We Need to Talk About Who We're Throwing in Jail
During the 1990s, the official good news about American prosperity came with an added layer of goodness: Not only were more people better off, but so were minority groups that had, in past economic booms, been left behind, particularly African Americans.
But in the most striking chapter of his 2006 book Punishment and Inequality in America, Harvard professor Bruce Western notices that the numbers that measured the economic health of the whole population hadn't counted the millions of jobless people in prison. Adding those numbers revealed that historical inequalities between the races had gotten worse—plus this time they'd been rendered invisible (both people and inequalities). Headlines said that black folks were making their way up, but the jobless rate among young black men had actually skyrocketed. "Mass imprisonment," Western writes, "concealed and deepened economic inequality."
"Mass imprisonment": Today's US prison population is the largest in the world and has quadrupled since 1975. Even for the young among us, this happened during our lifetimes, under our noses.
Dressed in a cover the orange color of a prison jumpsuit, Punishment and Inequality in America is not a soft read. It's a hard text, full of charts and graphs, not anecdotes. Western will talk about it at Town Hall, with a panel of local reformers including attorneys, PhDs, authors, and activists. The talk is the biggest event yet in the six-year history of the Post-Prison Education Program, a Seattle organization that helps inmates transition out.

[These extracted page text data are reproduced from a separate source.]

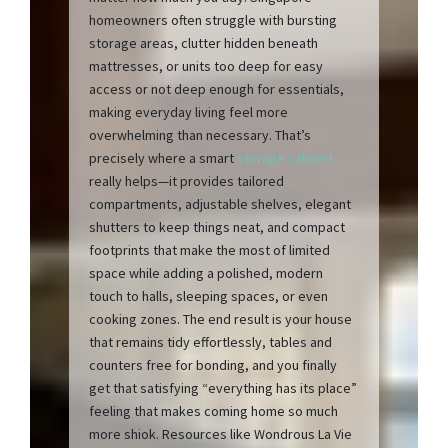
homeowners often struggle with bursting
storage areas, clutter hidden beneath
mattresses, or units too deep for easy
access or not deep enough for essentials,
making everyday living feel more
overwhelming than necessary. That’s
precisely where a smart
storage cabinet
really helps—it provides tailored
compartments, adjustable shelves, elegant
shutters to keep things neat, and compact
footprints that make the most of limited
space while adding a polished, modern
touch to halls, sleeping spaces, or even
cooking zones. The end result is your house
that remains tidy effortlessly, tables and
counters free for bonding, and you finally
get that satisfying “everything has its place”
feeling that makes coming home so much
more shiok. Resources like Wondrous La Vie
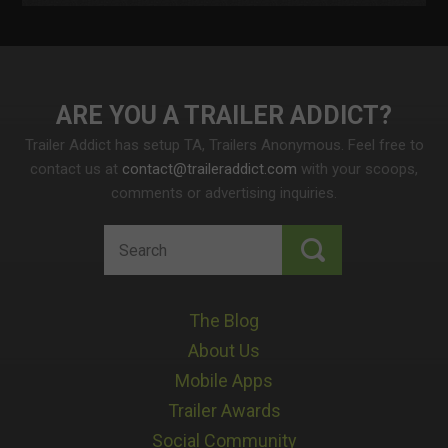
ARE YOU A TRAILER ADDICT
Trailer Addict has setup TA, Trailers Anonymous. Feel free to
contact us at
contact@traileraddict.com
with your scoops,
comments or advertising inquiries.
The Blog
About Us
Mobile Apps
Trailer Awards
Social Community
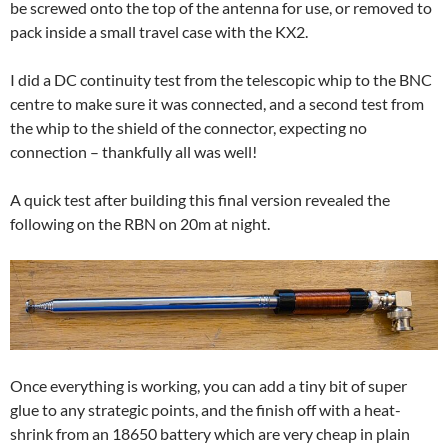
be screwed onto the top of the antenna for use, or removed to
pack inside a small travel case with the KX2.
I did a DC continuity test from the telescopic whip to the BNC
centre to make sure it was connected, and a second test from
the whip to the shield of the connector, expecting no
connection – thankfully all was well!
A quick test after building this final version revealed the
following on the RBN on 20m at night.
Once everything is working, you can add a tiny bit of super
glue to any strategic points, and the finish off with a heat-
shrink from an 18650 battery which are very cheap in plain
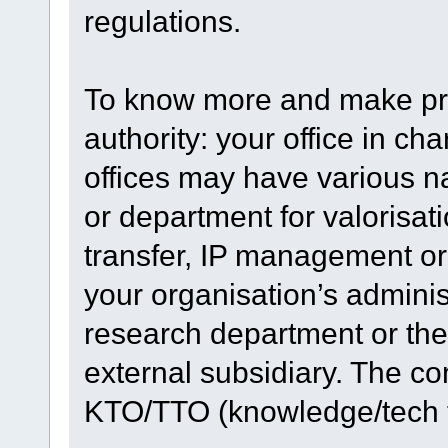
regulations.
To know more and make pro
authority: your office in ch
offices may have various n
or department for valorisat
transfer, IP management or
your organisation’s adminis
research department or the
external subsidiary. The c
KTO/TTO (knowledge/tech tr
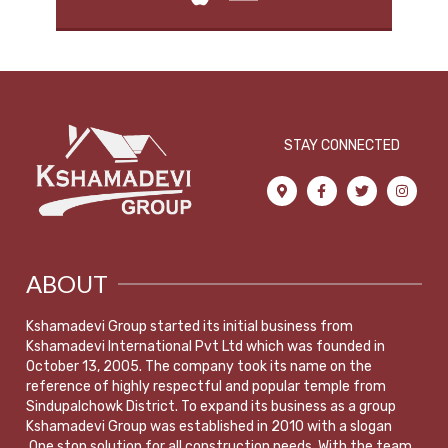
STAY CONNECTED
ABOUT
Kshamadevi Group started its initial business from
Kshamadevi International Pvt Ltd which was founded in
October 13, 2005. The company took its name on the
reference of highly respectful and popular temple from
Sindupalchowk District. To expand its business as a group
Kshamadevi Group was established in 2010 with a slogan
,One stop solution for all construction needs. With the team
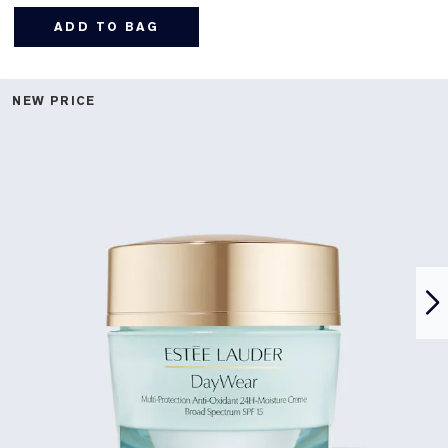
ADD TO BAG
NEW PRICE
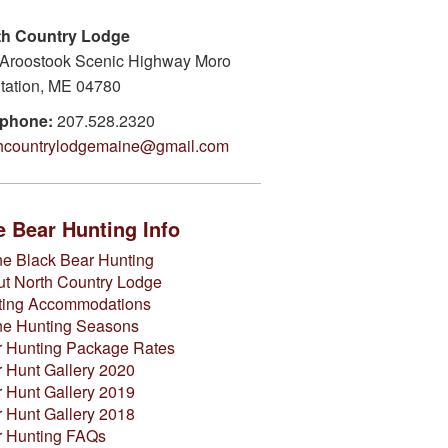
th Country Lodge
Aroostook Scenic Highway Moro
tation, ME 04780
ephone:
207.528.2320
thcountrylodgemaine@gmail.com
 Bear Hunting Info
e Black Bear Hunting
t North Country Lodge
ting Accommodations
ne Hunting Seasons
 Hunting Package Rates
 Hunt Gallery 2020
 Hunt Gallery 2019
 Hunt Gallery 2018
r Hunting FAQs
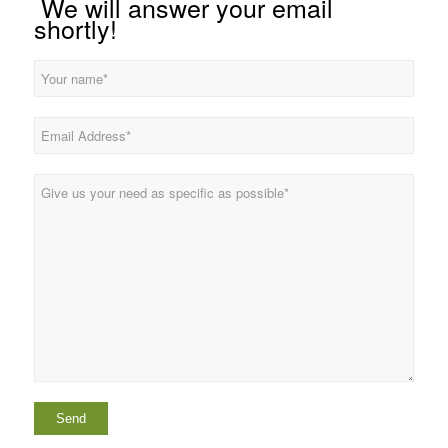
We will answer your email
shortly!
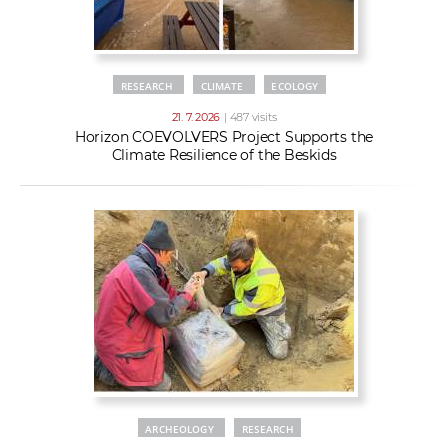
RESEARCH
CLIMATE
ECOLOGY
21. 7. 2026
| 487 visits
Horizon COEVOLVERS Project Supports the
Climate Resilience of the Beskids
ARCHEOLOGY
RESEARCH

In the "era of mass imprisonment," the crime rate has not lowered proportionally. The prison population is overwhelmingly poor and nonwhite. And it's founded on a class of nonviolent drug offenders whose newly harsh sentences are the result of what Western describes as the "law and order" tactics of politicians since Barry Goldwater's 1964 speech about the "menace" to American society of violent criminals (despite crime rates that had yet to make their brief rise), and followed by a multitude of echoing voices, including Republicans and Democrats. Astounding but unsurprising: While John Ashcroft was governor of Missouri, from 1985 to 1993, the state's imprisonment rate increased by 80 percent. Astounding and surprising: Imprisonment rates in Texas rose more quickly under Ann Richards than W.

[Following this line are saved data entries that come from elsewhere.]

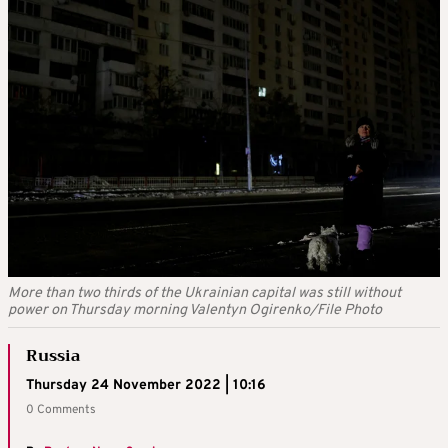
More than two thirds of the Ukrainian capital was still without
power on Thursday morning Valentyn Ogirenko/File Photo
Russia
Thursday 24 November 2022 | 10:16
0 Comments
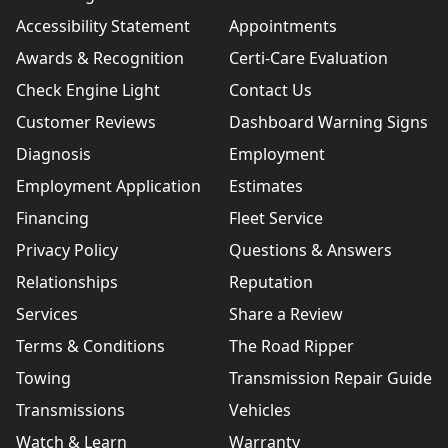
Accessibility Statement
Appointments
Awards & Recognition
Certi-Care Evaluation
Check Engine Light
Contact Us
Customer Reviews
Dashboard Warning Signs
Diagnosis
Employment
Employment Application
Estimates
Financing
Fleet Service
Privacy Policy
Questions & Answers
Relationships
Reputation
Services
Share a Review
Terms & Conditions
The Road Ripper
Towing
Transmission Repair Guide
Transmissions
Vehicles
Watch & Learn
Warranty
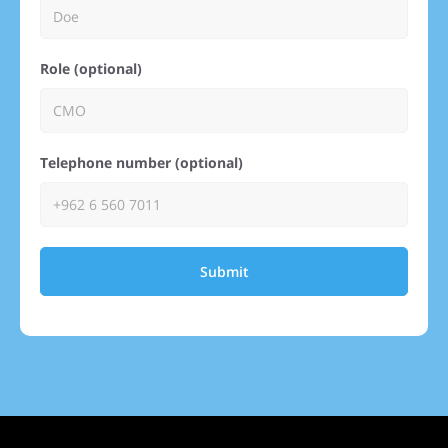
Role (optional)
Telephone number (optional)
Submit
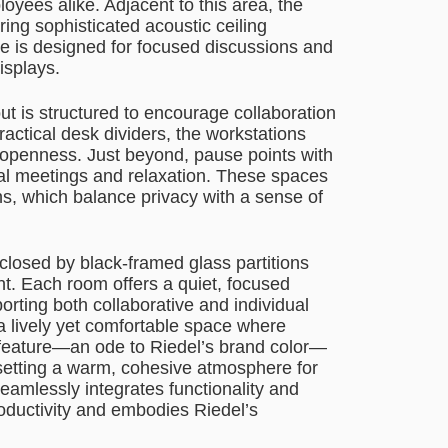
loyees alike. Adjacent to this area, the
ing sophisticated acoustic ceiling
e is designed for focused discussions and
isplays.
ut is structured to encourage collaboration
actical desk dividers, the workstations
l openness. Just beyond, pause points with
mal meetings and relaxation. These spaces
ns, which balance privacy with a sense of
closed by black-framed glass partitions
nt. Each room offers a quiet, focused
orting both collaborative and individual
 a lively yet comfortable space where
 feature—an ode to Riedel’s brand color—
setting a warm, cohesive atmosphere for
 seamlessly integrates functionality and
roductivity and embodies Riedel’s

Western's dive into details is satisfying (he points to the wildly varying rates of imprisonment between states—what, Louisianans are more evil than Mainers? Washington, incidentally, is below the national average). Less so are his tidy historical explanations: "a combustible mixture of elevated crime rates, a political upheaval in race relations, and a chronic shortage of jobs in poor inner-city communities." But this isn't just a book, it's a call to arms: This may be the most important conversation we're not really having yet.